Frontier threw another log onto the FiOS TV fire on Friday, advising The Oregonian, a local news outlet, that it plans to raise the installation fee for new FiOS TV customers from $79 to $500 and that it will drop out of its cable franchise agreements with four Oregon cities.
The company has been under fire since announcing plans in January to raise the rates for FiOS video by as much as 46%–a move the company said was made necessary by its high programming costs. Frontier postponed the rate increase indefinitely after Oregon’s Metropolitan Area Communications Commission accused it of failing to keep its promise to support FiOS TV as a competitive offering after it acquired FiOS lines from Verizon. Frontier‘s purchase from Verizon primarily included non-FiOS lines in former Verizon serving rural areas. But Frontier obtained FiOS lines in Oregon, Washington and Indiana—and some people in Oregon have been particularly vociferous about fighting the proposed price hikes.
The huge increase in the FiOS TV installation fee appears to be an attempt by Frontier to avoid gaining any new FiOS TV subscribers. Instead, the company has been pushing DirecTV service, which it offers through a marketing arrangement with the satellite video provider. Stop the Cap!, a consumer website, noted that a Google search for “Frontier FiOS” will find paid advertising from Frontier directing seekers to a free satellite dish offer.
The plan to drop its cable franchises also supports the idea that Frontier plans to shift its focus away from FiOS TV. In a letter to one of the four cities where it is cancelling its franchise agreement posted on the Oregon Live website, Frontier said its FiOS video service “has thus far been under-priced relative to Frontier’s costs,” adding that “these artificially discounted rates and installation prices are unsustainable.” In the letter Frontier said it has not yet identified a specific date when it will terminate service but that it will abide by requirement to provide at least 90-day advance notice to subscribers.

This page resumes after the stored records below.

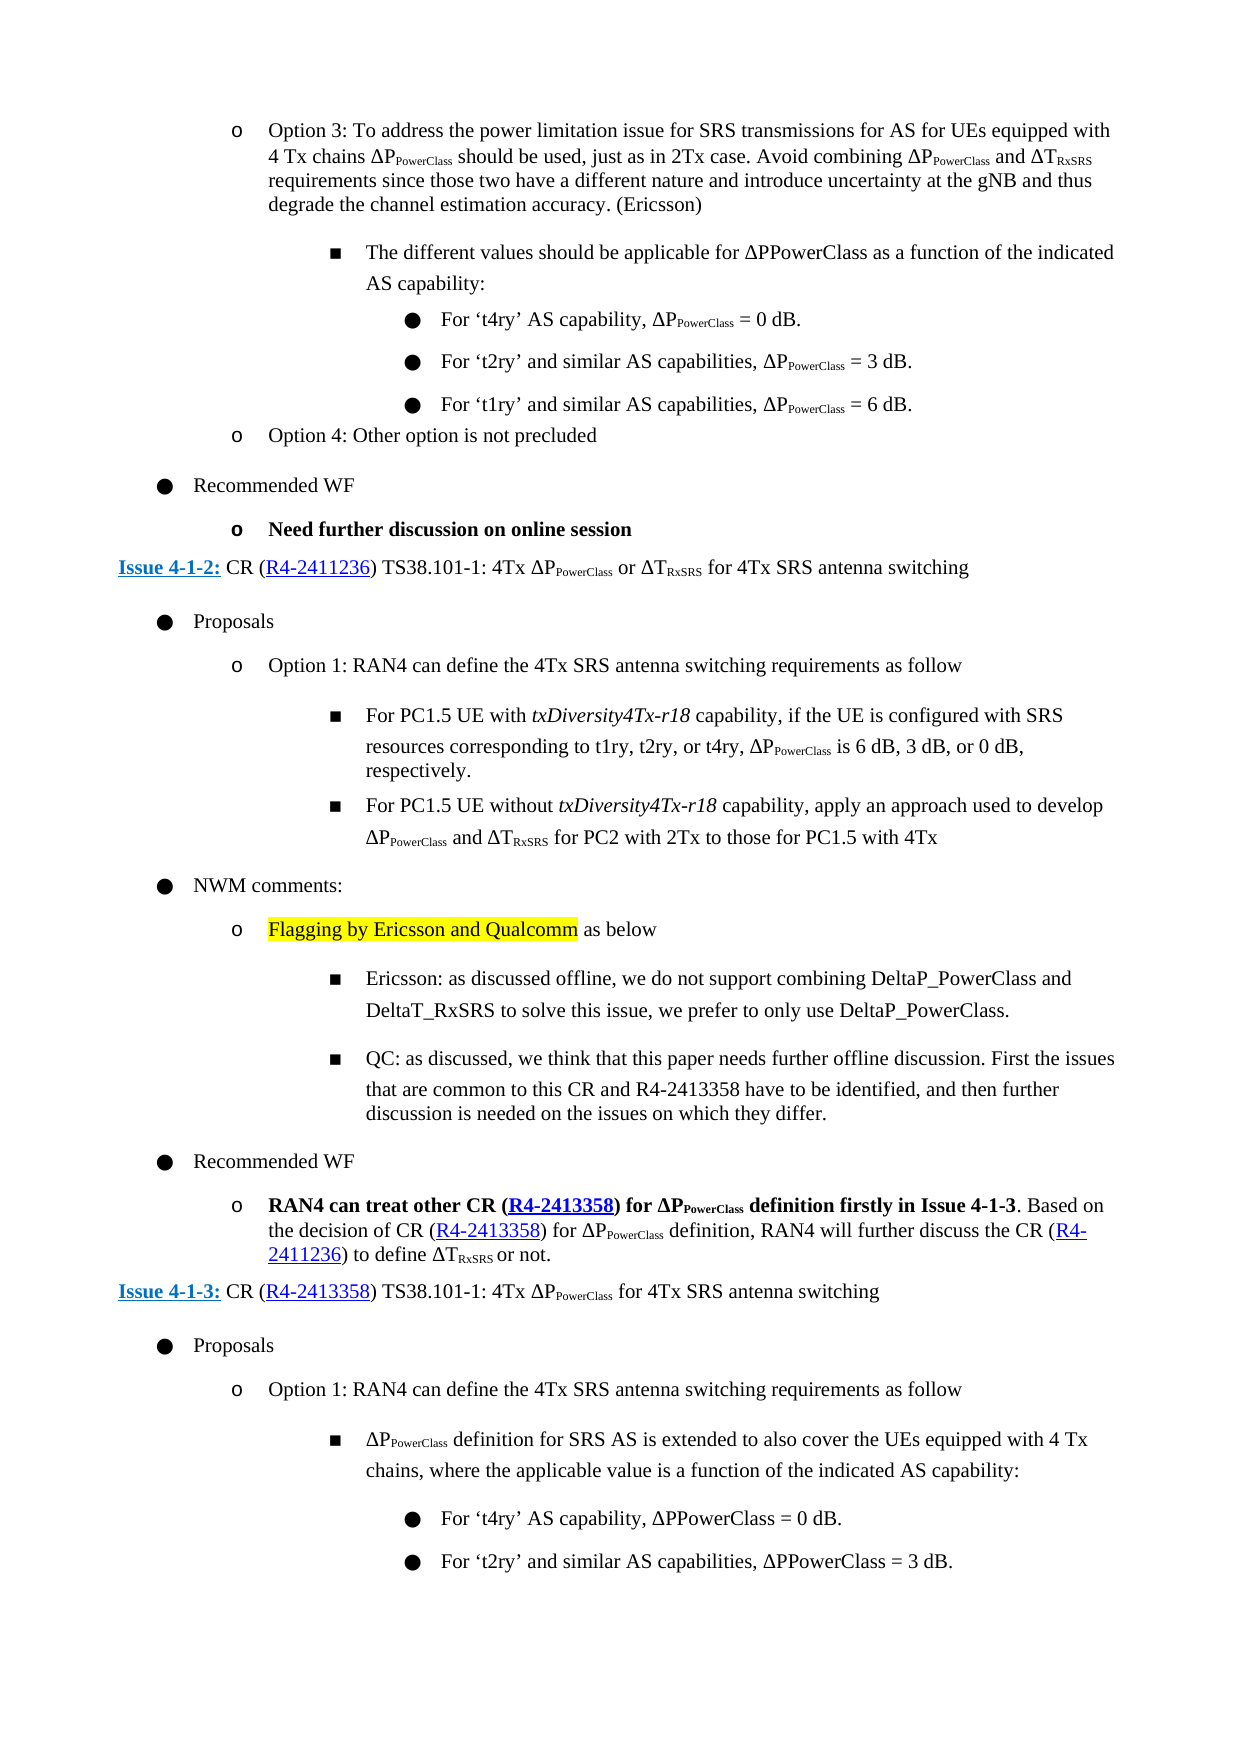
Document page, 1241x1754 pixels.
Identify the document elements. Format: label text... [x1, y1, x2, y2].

list QC: as discussed, we think that this paper needs further offline discussion. First the issues that are common to this CR and R4-2413358 have to be identified, and then further discussion is needed on the issues on which they differ. [328, 1034, 1122, 1125]
list For ‘t2ry’ and similar AS capabilities, ΔPPowerClass = 3 dB. [403, 1537, 1122, 1580]
list Option 1: RAN4 can define the 4Tx SRS antenna switching requirements as follow [231, 1377, 1122, 1403]
list For PC1.5 UE with txDiversity4Tx-r18 capability, if the UE is configured with SRS resources corresponding to t1ry, t2ry, or t4ry, ∆PPowerClass is 6 dB, 3 dB, or 0 dB, respectively. [328, 691, 1122, 782]
list For ‘t1ry’ and similar AS capabilities, ΔPPowerClass = 6 dB. [403, 381, 1122, 423]
list Recommended WF [156, 1137, 1122, 1180]
list RAN4 can treat other CR (R4-2413358) for ΔPPowerClass definition firstly in Issue 4-1-3. Based on the decision of CR (R4-2413358) for ΔPPowerClass definition, RAN4 will further discuss the CR (R4-2411236) to define ΔTRxSRS or not. [231, 1193, 1122, 1266]
list The different values should be applicable for ΔPPowerClass as a function of the indicated AS capability: [328, 228, 1122, 295]
list ΔPPowerClass definition for SRS AS is extended to also cover the UEs equipped with 4 Tx chains, where the applicable value is a function of the indicated AS capability: [328, 1415, 1122, 1482]
list For PC1.5 UE without txDiversity4Tx-r18 capability, apply an approach used to develop ∆PPowerClass and ∆TRxSRS for PC2 with 2Tx to those for PC1.5 with 4Tx [328, 782, 1122, 849]
list Need further discussion on online session [231, 517, 1122, 542]
list Flagging by Ericsson and Qualcomm as below [231, 917, 1122, 942]
list For ‘t2ry’ and similar AS capabilities, ΔPPowerClass = 3 dB. [403, 338, 1122, 381]
list Recommended WF [156, 462, 1122, 504]
list For ‘t4ry’ AS capability, ΔPPowerClass = 0 dB. [403, 1494, 1122, 1537]
list Option 3: To address the power limitation issue for SRS transmissions for AS for UEs equipped with 4 Tx chains ΔPPowerClass should be used, just as in 2Tx case. Avoid combining ΔPPowerClass and ΔTRxSRS requirements since those two have a different nature and introduce uncertainty at the gNB and thus degrade the channel estimation accuracy. (Ericsson) [231, 118, 1122, 216]
list Proposals [156, 1322, 1122, 1364]
list Option 4: Other option is not precluded [231, 423, 1122, 449]
list Proposals [156, 598, 1122, 641]
list NWM comments: [156, 861, 1122, 904]
text Issue 4-1-3: CR (R4-2413358) TS38.101-1: 4Tx ΔPPowerClass for 4Tx SRS antenna switching [118, 1279, 1122, 1303]
list For ‘t4ry’ AS capability, ΔPPowerClass = 0 dB. [403, 295, 1122, 338]
list Ericsson: as discussed offline, we do not support combining DeltaP_PowerClass and DeltaT_RxSRS to solve this issue, we prefer to only use DeltaP_PowerClass. [328, 955, 1122, 1022]
text Issue 4-1-2: CR (R4-2411236) TS38.101-1: 4Tx ΔPPowerClass or ΔTRxSRS for 4Tx SRS antenna switching [118, 555, 1122, 579]
list Option 1: RAN4 can define the 4Tx SRS antenna switching requirements as follow [231, 653, 1122, 679]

Frontier is not the only video service provider to have experienced difficulty obtaining competitive rates for video programming. Highly publicized disputes between content providers and programmers have led to programming blackouts over the last year or so, leading some stakeholders to argue that voluntary bargaining processes are weighted too heavily on the side of content providers. Frontier’s latest moves involving FiOS TV came just one day after the Federal Communications Commission said it would revisit rules governing the retransmission consent process.

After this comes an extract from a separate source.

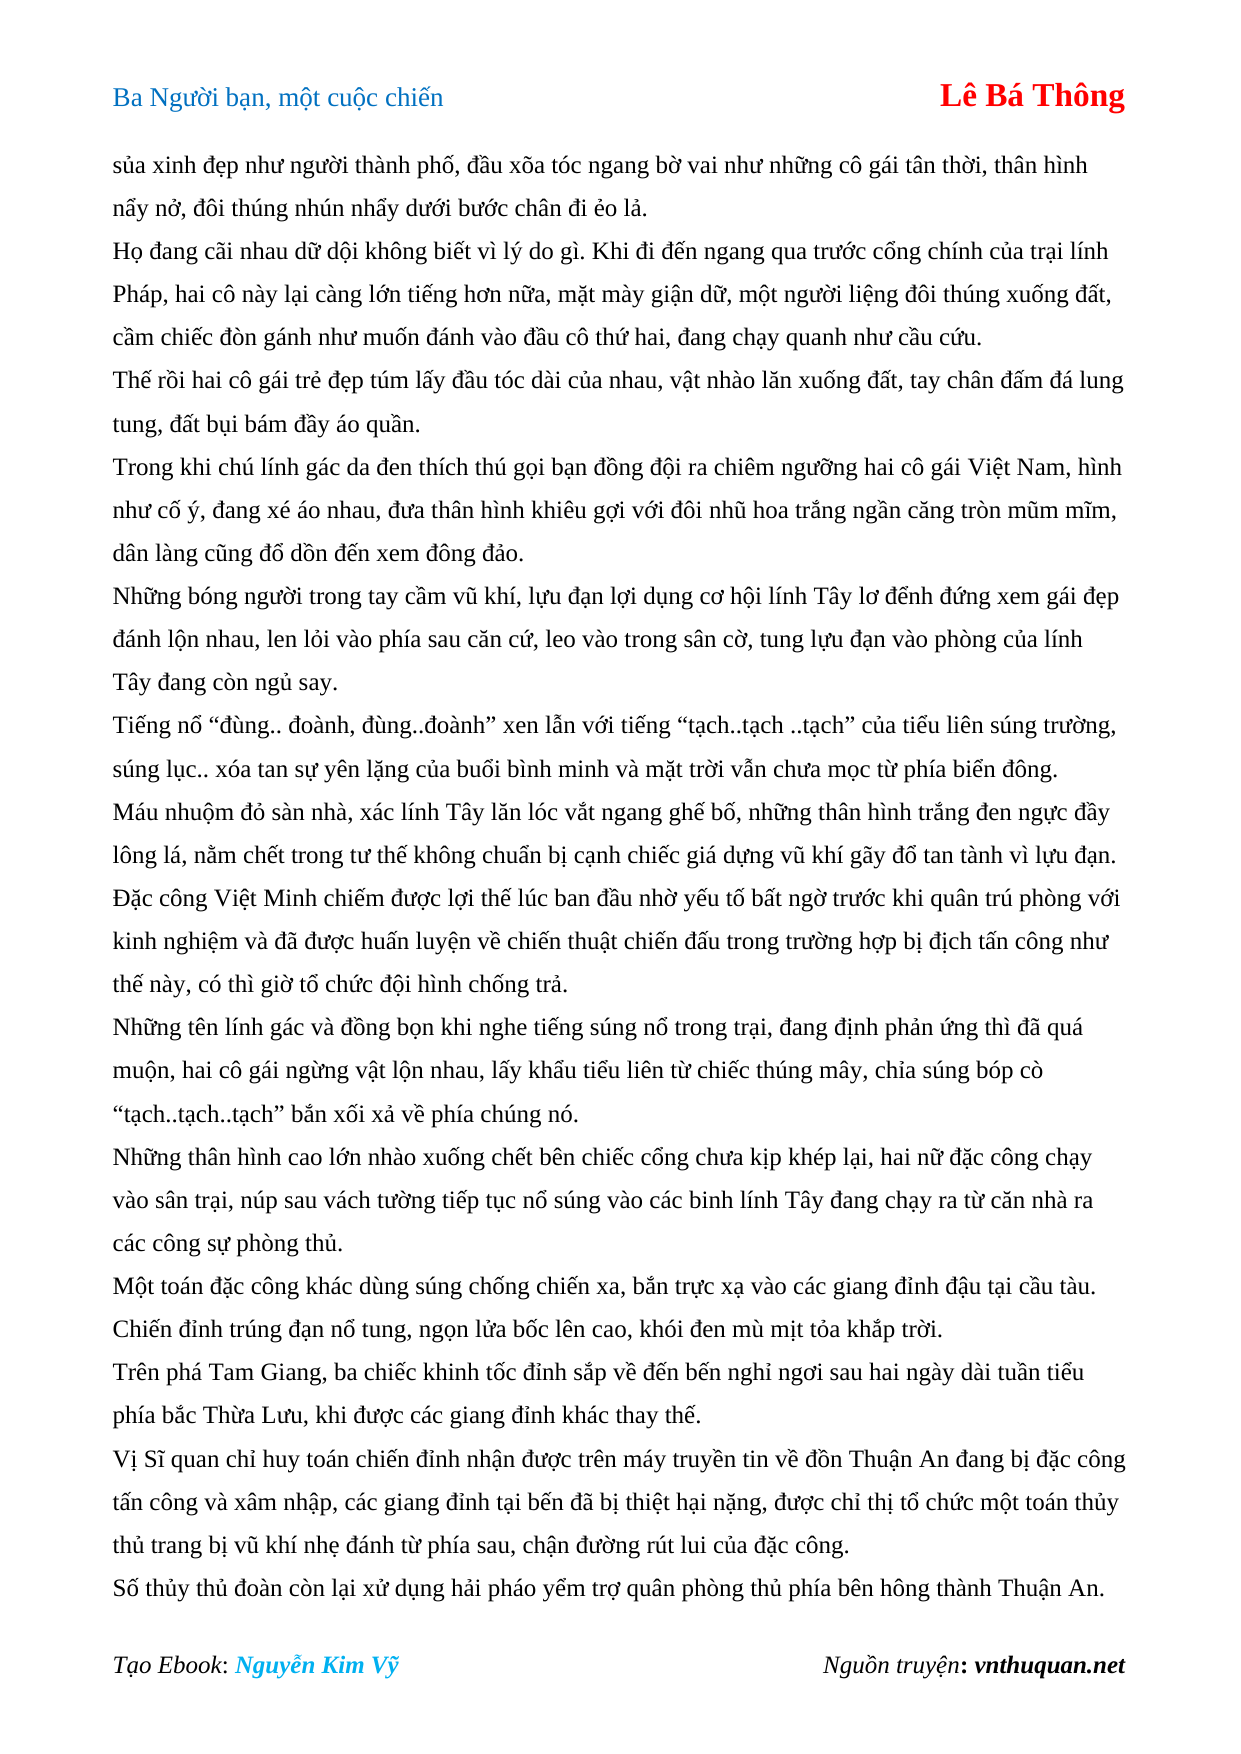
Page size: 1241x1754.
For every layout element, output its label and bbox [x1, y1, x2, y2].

Obtaining competitive content pricing has been particularly challenging for Tier 2 and Tier 3 telcos— and rather than waiting to see if regulators opt to level the playing field, some Tier 2 and 3 telcos are exploring alternatives to traditional cable TV content based on using broadband to deliver over-the-top (OTT) Internet video content.
After reading comments made by a Frontier executive to The Oregonian, one wonders if Frontier also might be considering that approach. Frontier is exploring “new options” for using its fiber network to deliver video service, Frontier’s Oregon general manager told The Oregonian.
Is a Frontier OTT video option in the works?